══ Text passage ══

12. Sub-section (2A), which was introduced with effect from 1-4-1971, for the first time prescribed time limit for completion of fresh assessment in pursuance of an order under Section 146 or 250 or 254 or 263 or 264 of the Act. But the Sub-section makes it clear that its provisions are applicable only to the assessment years 1971-72 and onwards and not to earlier assessment years. Consequential amendments were also made to Sub-section (3) of Section 153. Therefore, the fresh assessments before us, relating as they do to the assessment years 1969-70 and 1970-71, are not hit by the bar of limitation prescribed under Section 153(2A) of the Act.

═══
══ Stored records ══

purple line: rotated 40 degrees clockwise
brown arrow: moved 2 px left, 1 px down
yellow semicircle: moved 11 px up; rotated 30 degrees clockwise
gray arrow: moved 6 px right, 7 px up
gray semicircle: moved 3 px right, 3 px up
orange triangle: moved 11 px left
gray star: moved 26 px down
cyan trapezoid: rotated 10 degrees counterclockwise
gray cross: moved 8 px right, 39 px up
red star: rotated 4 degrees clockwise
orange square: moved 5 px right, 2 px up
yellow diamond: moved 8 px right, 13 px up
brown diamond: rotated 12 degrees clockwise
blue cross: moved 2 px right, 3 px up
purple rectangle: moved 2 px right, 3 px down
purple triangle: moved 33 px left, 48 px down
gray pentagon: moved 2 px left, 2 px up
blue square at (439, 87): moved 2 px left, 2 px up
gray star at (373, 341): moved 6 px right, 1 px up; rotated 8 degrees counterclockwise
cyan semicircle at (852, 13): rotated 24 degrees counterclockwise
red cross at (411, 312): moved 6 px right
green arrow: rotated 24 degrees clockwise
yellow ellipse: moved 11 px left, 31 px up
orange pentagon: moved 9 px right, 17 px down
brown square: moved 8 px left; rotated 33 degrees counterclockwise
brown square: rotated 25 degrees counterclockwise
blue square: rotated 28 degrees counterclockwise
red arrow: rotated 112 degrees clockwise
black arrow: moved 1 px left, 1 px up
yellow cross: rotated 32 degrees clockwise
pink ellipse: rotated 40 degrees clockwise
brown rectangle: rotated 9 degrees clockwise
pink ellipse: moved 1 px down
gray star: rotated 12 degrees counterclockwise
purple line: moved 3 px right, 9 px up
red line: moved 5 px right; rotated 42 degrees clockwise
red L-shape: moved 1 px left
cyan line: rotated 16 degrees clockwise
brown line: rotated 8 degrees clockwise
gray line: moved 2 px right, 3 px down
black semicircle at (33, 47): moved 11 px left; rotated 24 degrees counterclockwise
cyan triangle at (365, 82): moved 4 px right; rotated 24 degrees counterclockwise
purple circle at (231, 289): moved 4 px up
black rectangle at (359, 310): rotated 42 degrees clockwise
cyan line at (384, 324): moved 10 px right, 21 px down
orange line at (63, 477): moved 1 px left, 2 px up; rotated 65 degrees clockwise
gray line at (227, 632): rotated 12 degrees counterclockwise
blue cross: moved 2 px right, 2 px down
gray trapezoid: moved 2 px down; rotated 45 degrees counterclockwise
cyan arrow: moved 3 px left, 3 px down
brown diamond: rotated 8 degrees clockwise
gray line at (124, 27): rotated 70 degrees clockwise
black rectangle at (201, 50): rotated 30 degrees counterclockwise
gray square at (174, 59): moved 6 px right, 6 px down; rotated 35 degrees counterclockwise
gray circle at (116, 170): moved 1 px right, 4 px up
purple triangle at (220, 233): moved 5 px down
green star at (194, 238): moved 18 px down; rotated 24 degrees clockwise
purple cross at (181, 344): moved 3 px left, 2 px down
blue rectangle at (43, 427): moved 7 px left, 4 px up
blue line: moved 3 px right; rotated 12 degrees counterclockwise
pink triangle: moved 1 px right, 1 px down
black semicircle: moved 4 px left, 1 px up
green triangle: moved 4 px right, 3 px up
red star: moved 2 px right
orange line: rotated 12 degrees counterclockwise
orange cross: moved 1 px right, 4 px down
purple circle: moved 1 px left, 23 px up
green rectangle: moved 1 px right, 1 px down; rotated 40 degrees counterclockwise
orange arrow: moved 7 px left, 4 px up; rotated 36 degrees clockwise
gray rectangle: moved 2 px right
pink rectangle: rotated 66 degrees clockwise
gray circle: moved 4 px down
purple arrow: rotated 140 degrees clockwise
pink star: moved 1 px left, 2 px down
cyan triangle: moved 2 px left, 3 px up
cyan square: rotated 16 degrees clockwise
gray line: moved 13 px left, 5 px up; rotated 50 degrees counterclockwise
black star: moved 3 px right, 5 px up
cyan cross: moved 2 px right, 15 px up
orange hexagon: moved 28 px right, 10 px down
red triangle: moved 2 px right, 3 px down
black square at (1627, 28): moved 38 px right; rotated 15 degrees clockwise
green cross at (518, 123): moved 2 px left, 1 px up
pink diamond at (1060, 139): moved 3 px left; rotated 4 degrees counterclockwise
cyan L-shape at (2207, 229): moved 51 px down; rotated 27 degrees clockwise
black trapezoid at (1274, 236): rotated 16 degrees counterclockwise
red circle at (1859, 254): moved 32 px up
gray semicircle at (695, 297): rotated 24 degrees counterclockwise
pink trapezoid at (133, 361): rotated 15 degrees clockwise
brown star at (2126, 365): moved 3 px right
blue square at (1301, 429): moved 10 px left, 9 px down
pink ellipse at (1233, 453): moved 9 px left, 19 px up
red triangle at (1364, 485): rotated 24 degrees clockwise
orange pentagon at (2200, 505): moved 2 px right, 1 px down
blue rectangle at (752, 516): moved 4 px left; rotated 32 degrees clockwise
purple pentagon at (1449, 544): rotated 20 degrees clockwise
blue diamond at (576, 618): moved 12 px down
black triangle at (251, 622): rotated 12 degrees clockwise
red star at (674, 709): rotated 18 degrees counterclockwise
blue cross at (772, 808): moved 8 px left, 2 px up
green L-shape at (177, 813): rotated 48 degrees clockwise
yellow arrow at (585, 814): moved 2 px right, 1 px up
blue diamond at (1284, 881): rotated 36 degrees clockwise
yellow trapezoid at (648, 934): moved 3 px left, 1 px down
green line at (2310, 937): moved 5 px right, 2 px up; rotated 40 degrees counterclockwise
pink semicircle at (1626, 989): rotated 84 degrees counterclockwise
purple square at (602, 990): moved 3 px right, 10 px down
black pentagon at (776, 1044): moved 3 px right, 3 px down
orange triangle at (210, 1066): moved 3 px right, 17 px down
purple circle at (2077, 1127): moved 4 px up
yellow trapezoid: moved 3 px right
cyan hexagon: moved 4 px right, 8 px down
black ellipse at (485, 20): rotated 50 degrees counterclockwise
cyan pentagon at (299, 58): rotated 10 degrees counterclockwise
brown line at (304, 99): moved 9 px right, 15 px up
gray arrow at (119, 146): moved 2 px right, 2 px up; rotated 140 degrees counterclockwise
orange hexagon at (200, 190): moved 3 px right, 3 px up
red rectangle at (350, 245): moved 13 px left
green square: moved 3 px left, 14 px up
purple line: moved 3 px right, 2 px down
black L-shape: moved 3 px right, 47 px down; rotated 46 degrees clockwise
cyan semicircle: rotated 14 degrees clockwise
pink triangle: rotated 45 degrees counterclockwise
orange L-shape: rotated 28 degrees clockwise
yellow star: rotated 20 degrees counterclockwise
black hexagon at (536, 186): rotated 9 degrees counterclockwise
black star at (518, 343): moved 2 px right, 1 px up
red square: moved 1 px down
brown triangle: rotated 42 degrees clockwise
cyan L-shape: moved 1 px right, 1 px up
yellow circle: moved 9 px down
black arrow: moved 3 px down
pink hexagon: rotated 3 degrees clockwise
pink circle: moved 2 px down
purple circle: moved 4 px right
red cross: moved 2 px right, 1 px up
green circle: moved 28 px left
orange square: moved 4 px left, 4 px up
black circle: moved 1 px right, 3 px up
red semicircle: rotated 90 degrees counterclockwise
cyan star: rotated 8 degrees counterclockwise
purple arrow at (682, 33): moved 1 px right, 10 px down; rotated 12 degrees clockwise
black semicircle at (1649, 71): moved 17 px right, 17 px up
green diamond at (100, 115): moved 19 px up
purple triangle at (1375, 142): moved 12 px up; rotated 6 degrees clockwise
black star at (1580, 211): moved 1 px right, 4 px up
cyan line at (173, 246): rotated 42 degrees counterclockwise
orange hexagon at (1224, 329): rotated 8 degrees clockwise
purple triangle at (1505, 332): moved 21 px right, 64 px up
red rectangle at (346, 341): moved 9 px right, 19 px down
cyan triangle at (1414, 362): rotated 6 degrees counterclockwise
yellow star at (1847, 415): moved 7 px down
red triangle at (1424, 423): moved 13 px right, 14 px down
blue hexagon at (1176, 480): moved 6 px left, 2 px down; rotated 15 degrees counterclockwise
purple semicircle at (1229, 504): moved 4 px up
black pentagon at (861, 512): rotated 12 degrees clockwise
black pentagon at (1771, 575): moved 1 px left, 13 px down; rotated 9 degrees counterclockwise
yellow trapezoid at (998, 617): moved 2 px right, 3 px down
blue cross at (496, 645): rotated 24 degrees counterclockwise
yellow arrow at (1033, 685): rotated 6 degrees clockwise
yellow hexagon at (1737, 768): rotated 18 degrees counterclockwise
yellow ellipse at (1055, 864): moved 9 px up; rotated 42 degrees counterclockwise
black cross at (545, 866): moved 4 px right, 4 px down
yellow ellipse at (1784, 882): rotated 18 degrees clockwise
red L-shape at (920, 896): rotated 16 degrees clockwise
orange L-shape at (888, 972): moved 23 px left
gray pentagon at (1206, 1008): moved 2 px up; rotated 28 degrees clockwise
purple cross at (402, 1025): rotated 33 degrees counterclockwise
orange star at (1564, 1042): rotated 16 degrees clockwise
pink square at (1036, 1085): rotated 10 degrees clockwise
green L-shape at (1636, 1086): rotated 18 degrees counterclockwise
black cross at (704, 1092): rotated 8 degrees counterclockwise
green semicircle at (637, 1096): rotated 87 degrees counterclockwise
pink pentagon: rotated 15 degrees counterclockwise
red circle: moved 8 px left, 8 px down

═══

# Set problem 1:
Answer these from the passage on Section 153(2A):
(a) From what date did Sub-section (2A) take effect?
(b) Which sub-section received consequential amendments?
(c) To which assessment years do the fresh assessments under consideration relate?
# Set problem 2:
The passage on Section 153(2A) names the sections under which an order can lead to a fresh assessment. List all of those section numbers.
# Set problem 3:
From the passage on Section 153(2A), extract the text that begins at the words "12. Sub-section (2A), which" and stops after the words "153(2A) of the Act.".

# Complete response 1:
(a) 1-4-1971
(b) Sub-section (3) of Section 153
(c) 1969-70 and 1970-71

# Complete response 2:
146, 250, 254, 263, 264

# Complete response 3:
12. Sub-section (2A), which was introduced with effect from 1-4-1971, for the first time prescribed time limit for completion of fresh assessment in pursuance of an order under Section 146 or 250 or 254 or 263 or 264 of the Act. But the Sub-section makes it clear that its provisions are applicable only to the assessment years 1971-72 and onwards and not to earlier assessment years. Consequential amendments were also made to Sub-section (3) of Section 153. Therefore, the fresh assessments before us, relating as they do to the assessment years 1969-70 and 1970-71, are not hit by the bar of limitation prescribed under Section 153(2A) of the Act.